The narrator of the grim tale folded his hands across his breast, bowed his head, and thus remained in an attitude of meditation. There was an interval of silence.

"Who murdered the informer?" at last asked the astrologer.

"We never learned," replied the magistrate.

"Was he strangled with his own silken scarf?"

"No. A plain cotton loin-cloth had been used for the deed. It had never been worn or washed. It must thus have come straight from some shop in the bazaars. But scores of the same kind are bought and sold every day. We could discover nothing from this, the only clue the murderer had left behind him."

"The assassin must have been the mysterious individual you saw in the rear of the shop of Kubar Bux," commented the Afghan general. "Himself a member of the thug fraternity, he no doubt took swift vengeance on the informer for having betrayed its secrets."

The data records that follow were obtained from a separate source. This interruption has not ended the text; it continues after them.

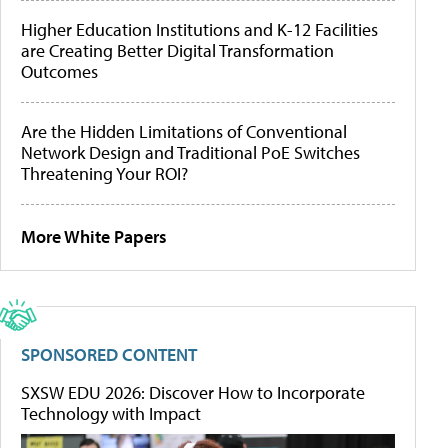
Higher Education Institutions and K-12 Facilities
are Creating Better Digital Transformation
Outcomes
Are the Hidden Limitations of Conventional
Network Design and Traditional PoE Switches
Threatening Your ROI?
More White Papers
SPONSORED CONTENT
SXSW EDU 2026: Discover How to Incorporate
Technology with Impact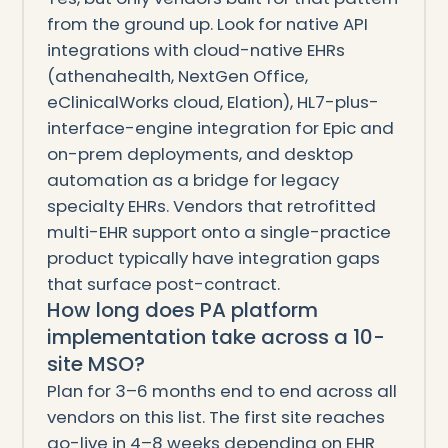
from the ground up. Look for native API
integrations with cloud-native EHRs
(athenahealth, NextGen Office,
eClinicalWorks cloud, Elation), HL7-plus-
interface-engine integration for Epic and
on-prem deployments, and desktop
automation as a bridge for legacy
specialty EHRs. Vendors that retrofitted
multi-EHR support onto a single-practice
product typically have integration gaps
that surface post-contract.
How long does PA platform
implementation take across a 10-
site MSO?
Plan for 3–6 months end to end across all
vendors on this list. The first site reaches
go-live in 4–8 weeks depending on EHR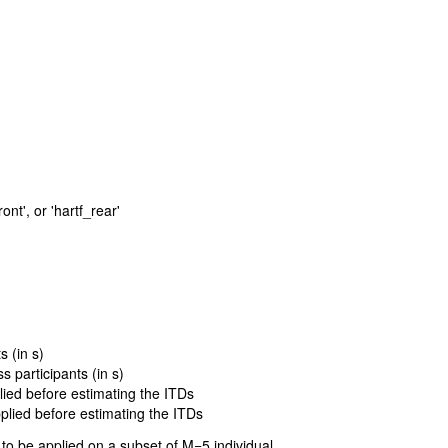
ront', or 'hartf_rear'
 (in s)
 participants (in s)
plied before estimating the ITDs
pplied before estimating the ITDs
to be applied on a subset of M=5 individual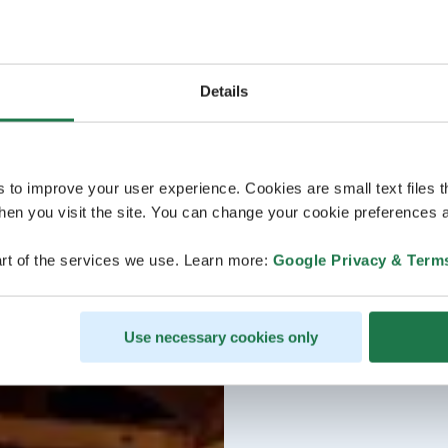
Details
s to improve your user experience. Cookies are small text files 
en you visit the site. You can change your cookie preferences a
rt of the services we use. Learn more:
Google Privacy & Term
Use necessary cookies only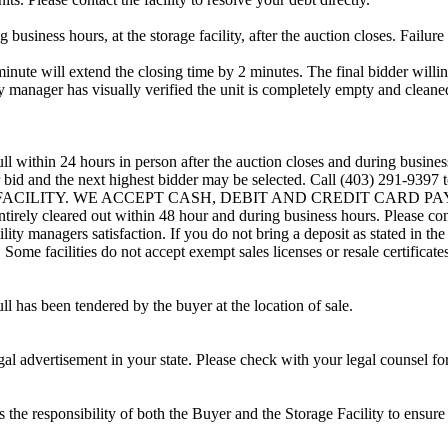
usiness hours, at the storage facility, after the auction closes. Failure
minute will extend the closing time by 2 minutes. The final bidder willin
 manager has visually verified the unit is completely empty and cleaned 
ll within 24 hours in person after the auction closes and during busines
eir bid and the next highest bidder may be selected. Call (403) 291-939
G FACILITY. WE ACCEPT CASH, DEBIT AND CREDIT CARD PAYMENTS
entirely cleared out within 48 hour and during business hours. Please co
lity managers satisfaction. If you do not bring a deposit as stated in the
ome facilities do not accept exempt sales licenses or resale certificates
ll has been tendered by the buyer at the location of sale.
gal advertisement in your state. Please check with your legal counsel fo
is the responsibility of both the Buyer and the Storage Facility to ensure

"As I believed then, and believe now. But the whole affair remained a puzzle. For how was access gained to the locked and guarded prison cell, and to my sleeping chamber as well whence the sacred pickaxe was stolen?"

"Well, who can be certain even of his associates or followers? According to the miscreant's own story, there are thugs all around, knowing each other but not known to us."

"Can such things be?" asked the merchant, his eyes showing the fear and horror that had smitten him. "Many times have I travelled in company with just such a promiscuously gathered crowd as the strangler described."